Here your support argument is that you were forced into committing the crime because of being threatened with unlawful force. A mere threat of illegal force is sufficient to satisfy the coercion defense.

  • Renunciation

This form of defense states that you abandoned and withdrew your involvement in a crime or being an accomplice to a crime. Technically it is another form of an affirmative defense. For this strategy to be valid, you must have notified the police in advance or your action before withdrawing from the crime must not have in any way contributed to the crime. 

  • Consent

Here there is an acknowledgement that the defendant did commit some degree of action but also stated that the act was consented to by the victim. A consent to bodily harm is one example of this defense strategy. 

  • Self-defense

The attorney in this strategy states that one’s actions may be considered criminal but were necessary to defend oneself. If the evidence is sufficient and worthy, then this strategy works well in the courtroom. 

  • Intoxication

With this argument, you may not be cleared of your crime, but it does negate an element of a crime and nevertheless works in your favour.
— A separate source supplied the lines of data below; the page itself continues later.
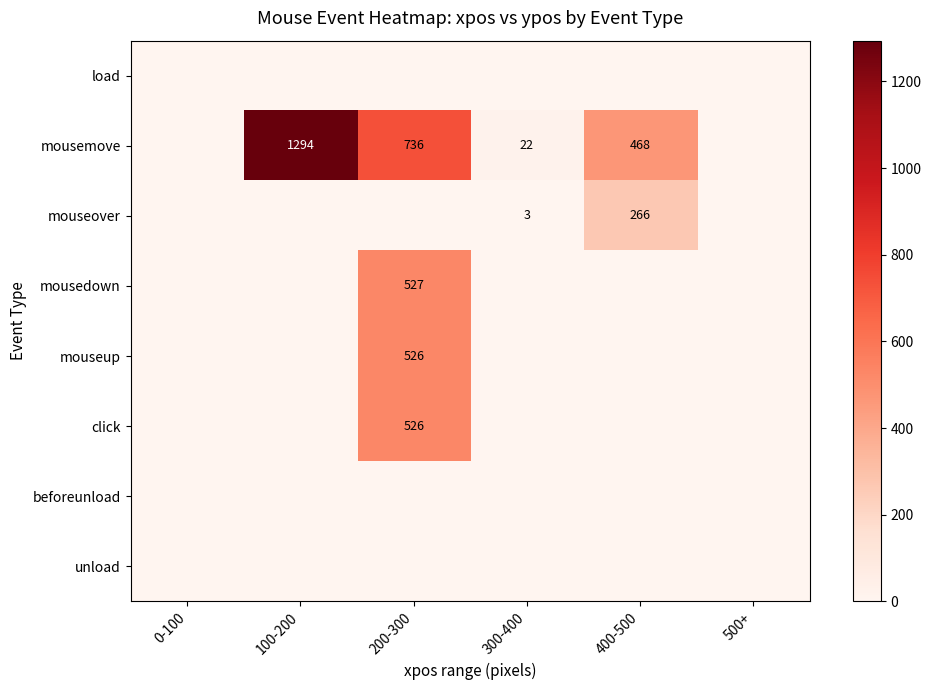

The value of mousedown at 200-300 is 925. True or false?

False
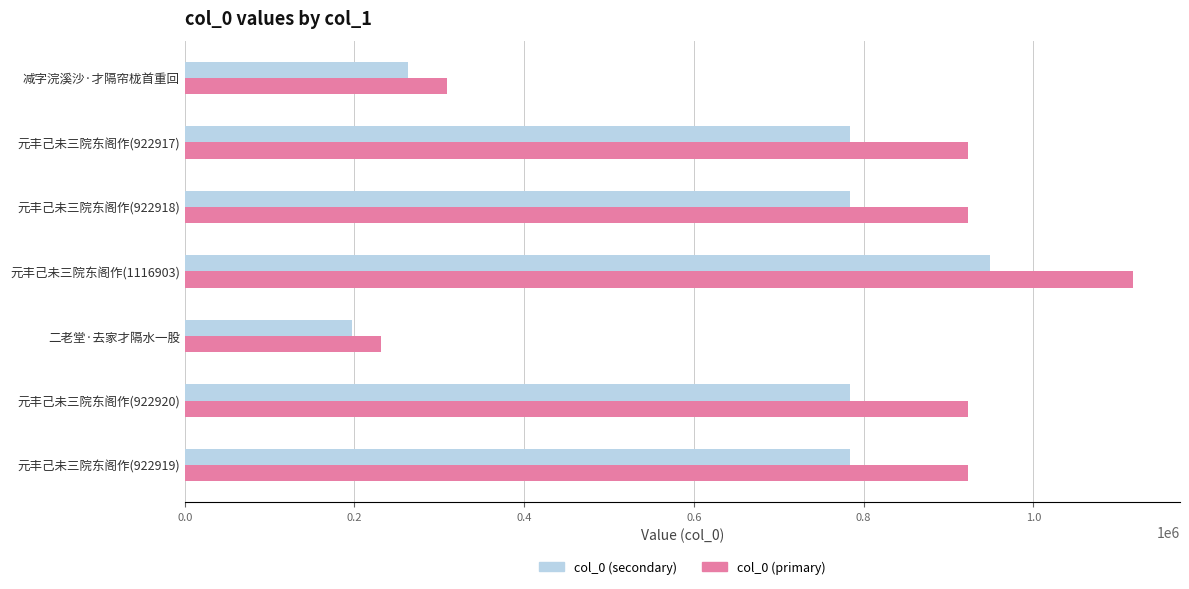

What is the greatest value displayed?

1116903.0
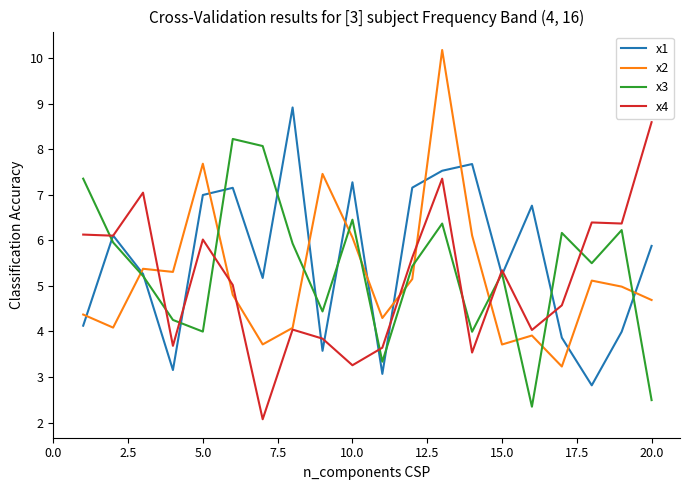

What is the maximum value shown in the chart?

10.2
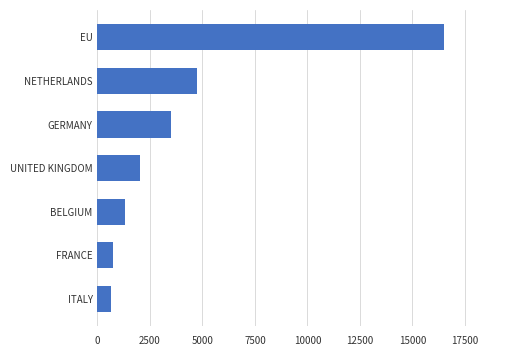

How many series are shown in this chart?

1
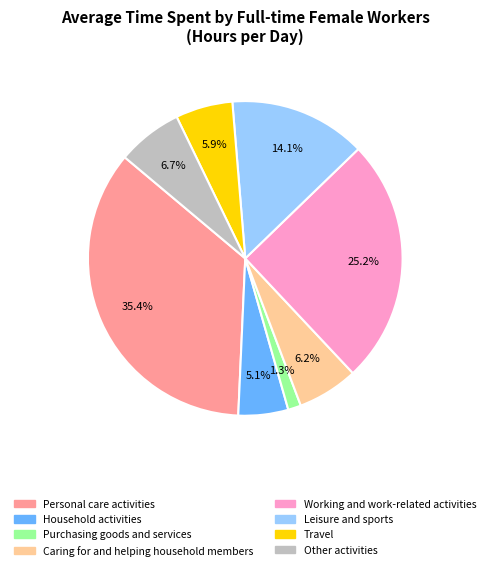

The Purchasing goods and services slice represents 11% of the pie. True or false?

False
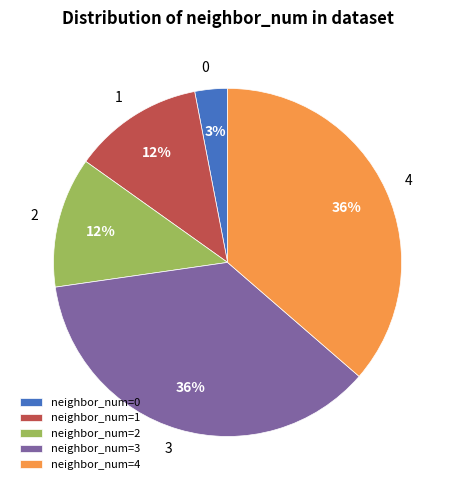

True or false: neighbor_num=0 accounts for 3% of the total.

True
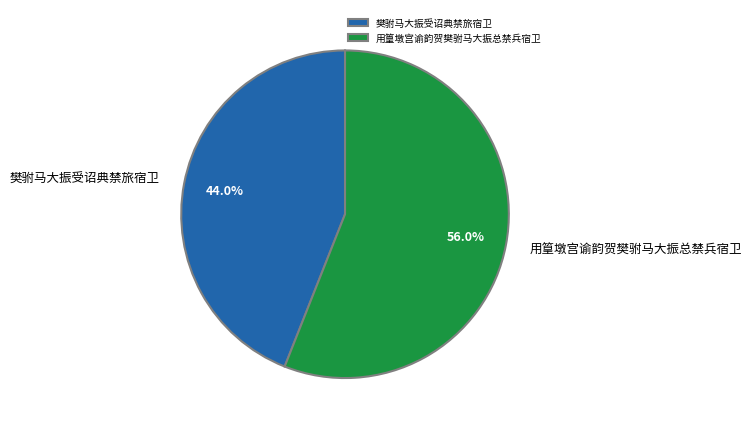

How many segments does this pie chart have?

2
It applies to minimal circumstances and depends on whether the intoxication was voluntary or involuntary. 

  • Statute of limitations

Here the defense states that the amount of time the prosecution took to collect the pieces of evidence and bring the charges against a defendant has passed and therefore, the charges must be dropped.

The defense strategy that you and your lawyer decide to adopt depends on the crime and the evidence that is at your disposal.